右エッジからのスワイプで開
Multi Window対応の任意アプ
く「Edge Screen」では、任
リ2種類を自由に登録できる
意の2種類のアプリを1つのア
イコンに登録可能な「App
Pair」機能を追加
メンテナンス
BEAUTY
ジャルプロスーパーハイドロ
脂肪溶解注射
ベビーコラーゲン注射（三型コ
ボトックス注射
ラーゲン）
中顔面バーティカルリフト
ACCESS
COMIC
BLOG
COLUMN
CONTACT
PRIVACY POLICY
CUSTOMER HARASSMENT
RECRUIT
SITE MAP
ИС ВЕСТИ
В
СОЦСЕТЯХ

--- --- ---

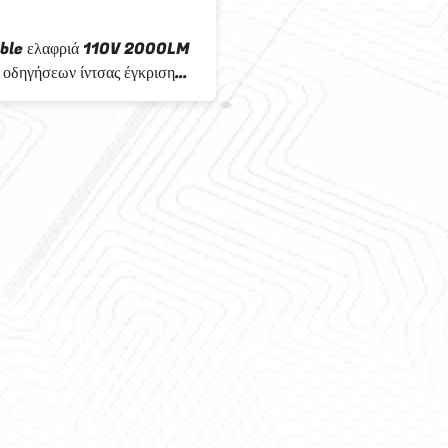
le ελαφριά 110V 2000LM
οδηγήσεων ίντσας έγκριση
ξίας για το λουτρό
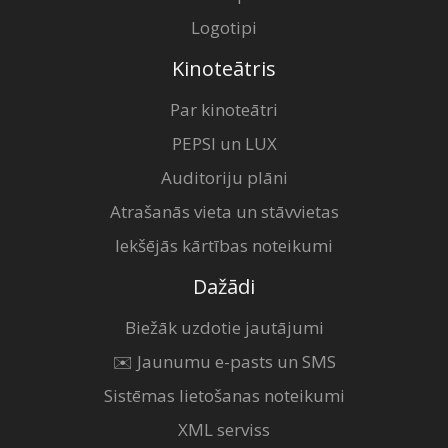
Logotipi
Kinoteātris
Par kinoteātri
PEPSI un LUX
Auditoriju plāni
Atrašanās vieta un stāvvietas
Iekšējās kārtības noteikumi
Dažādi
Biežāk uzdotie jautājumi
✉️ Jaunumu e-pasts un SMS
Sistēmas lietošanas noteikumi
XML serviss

--- --- ---

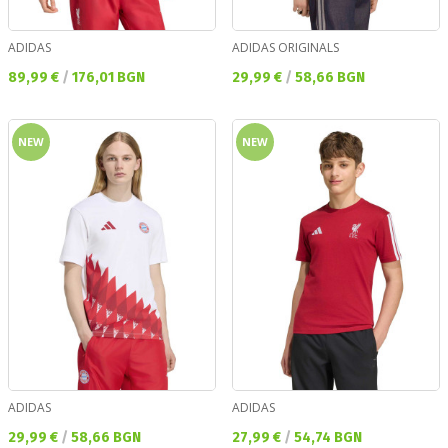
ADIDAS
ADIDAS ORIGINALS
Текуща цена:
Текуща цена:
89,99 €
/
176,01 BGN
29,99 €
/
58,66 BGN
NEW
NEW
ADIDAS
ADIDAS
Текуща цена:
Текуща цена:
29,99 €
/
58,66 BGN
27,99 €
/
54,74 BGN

--- --- ---

■ Directions for this task ■
Filter the lines above, keeping and copying those that contain "noteikumi".

■ Solution ■
Iekšējās kārtības noteikumi
Sistēmas lietošanas noteikumi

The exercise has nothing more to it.